Problem statement :: Could you copy every line of the records below word for word, leaving the pictures out?

Data section ::
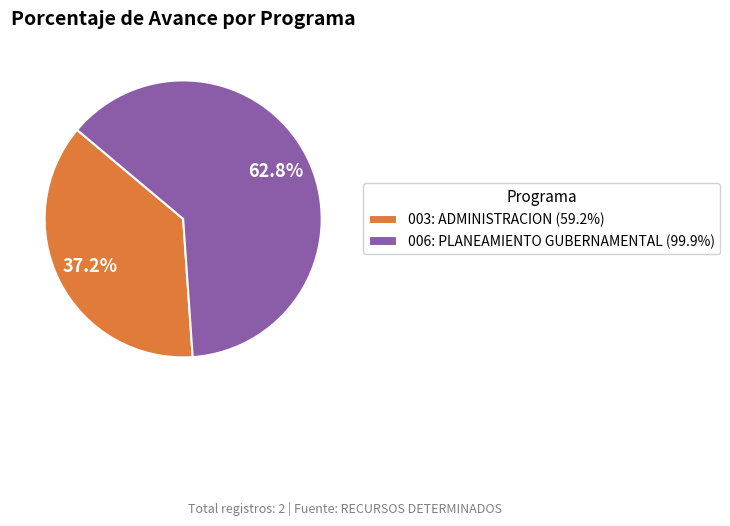

What portion of the pie excludes 006: PLANEAMIENTO GUBERNAMENTAL?

37.2%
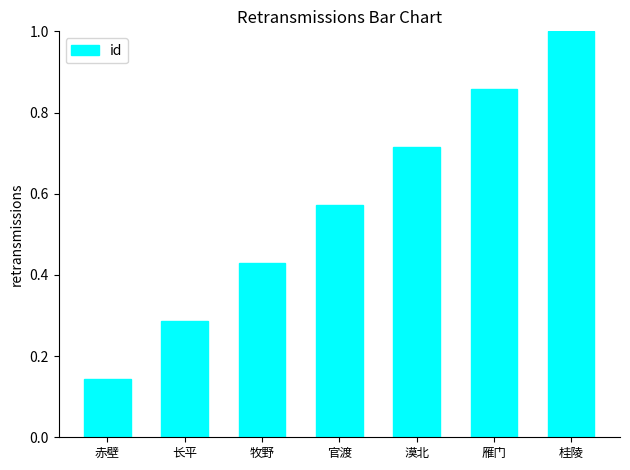

List the labels in order of value, smallest first.

赤壁, 长平, 牧野, 官渡, 漠北, 雁门, 桂陵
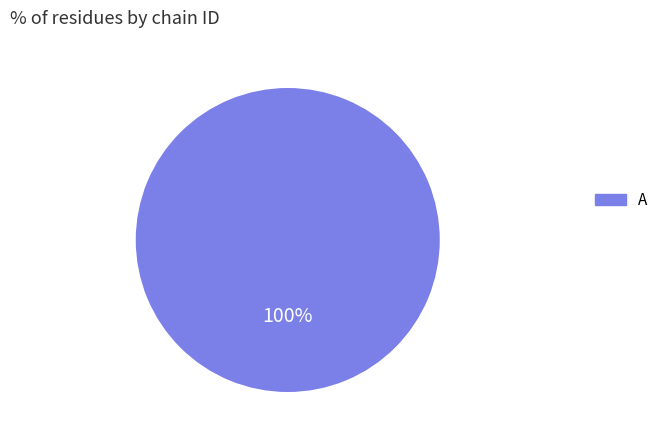

Rank the categories by value from highest to lowest.

A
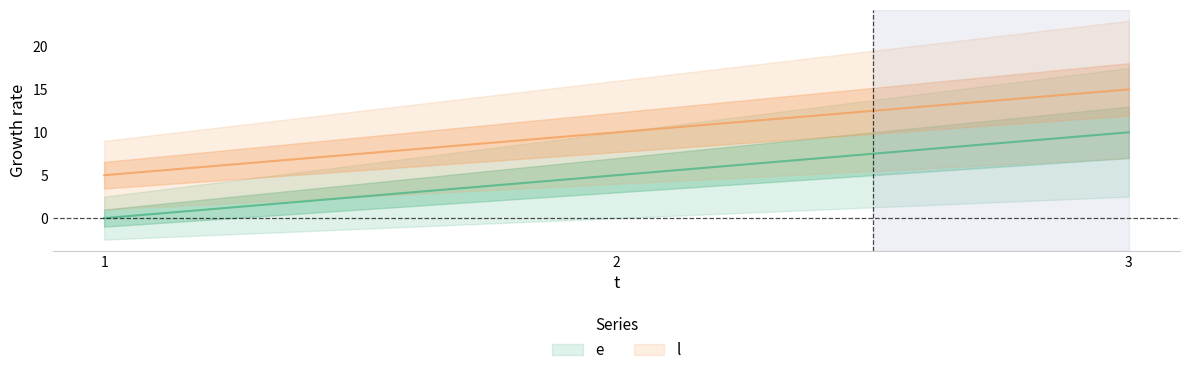

What is the value of the l point at the 2nd from the left?

10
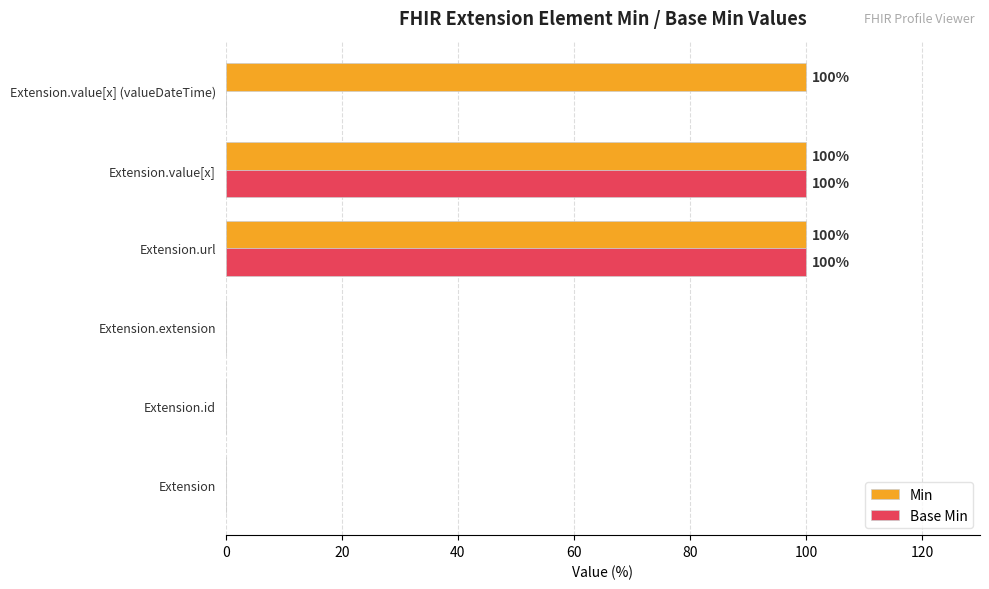

What is the highest value of the Min series?

100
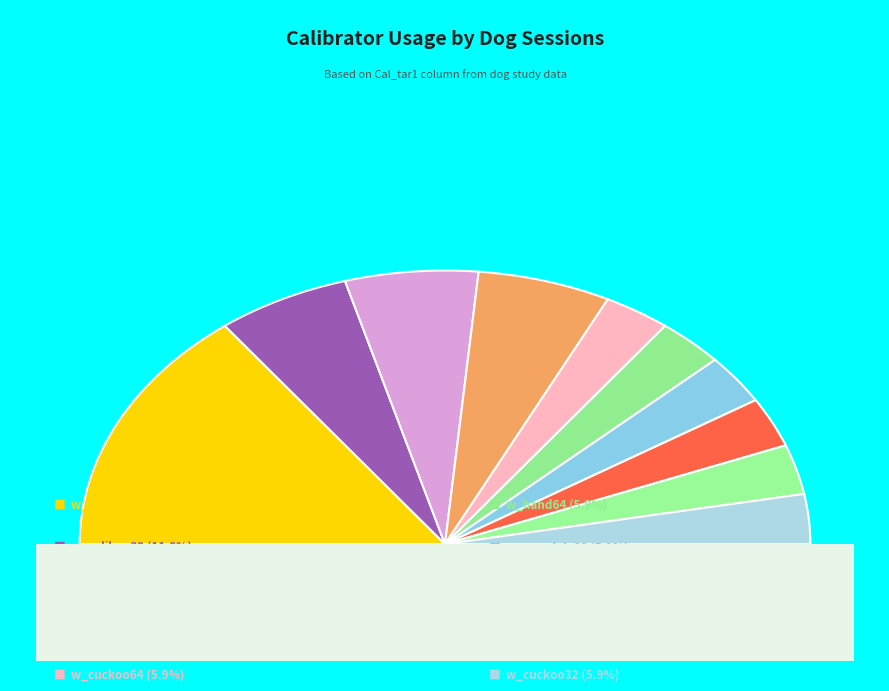

True or false: w_hand64 accounts for 6% of the total.

True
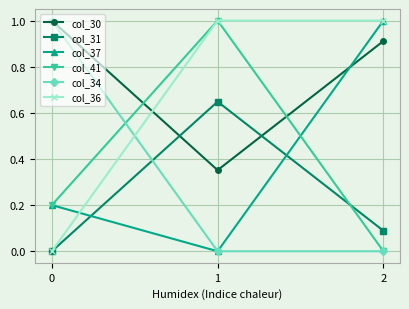

What are all the series names shown in the legend?

col_30, col_31, col_37, col_41, col_34, col_36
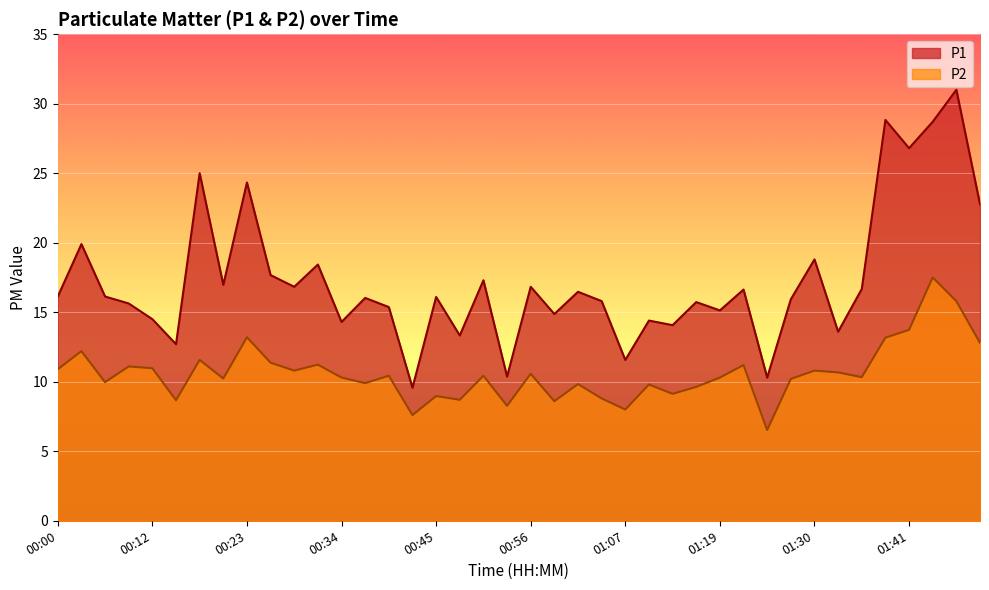

How many values in the P2 series are below 10?

15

Output of the exercise ::
What portion of the pie excludes 006: PLANEAMIENTO GUBERNAMENTAL?

37.2%

List the labels in order of value, smallest first.

赤壁, 长平, 牧野, 官渡, 漠北, 雁门, 桂陵

Rank the categories by value from highest to lowest.

A

What is the value of the l point at the 2nd from the left?

10

What is the highest value of the Min series?

100

True or false: w_hand64 accounts for 6% of the total.

True

What are all the series names shown in the legend?

col_30, col_31, col_37, col_41, col_34, col_36

How many values in the P2 series are below 10?

15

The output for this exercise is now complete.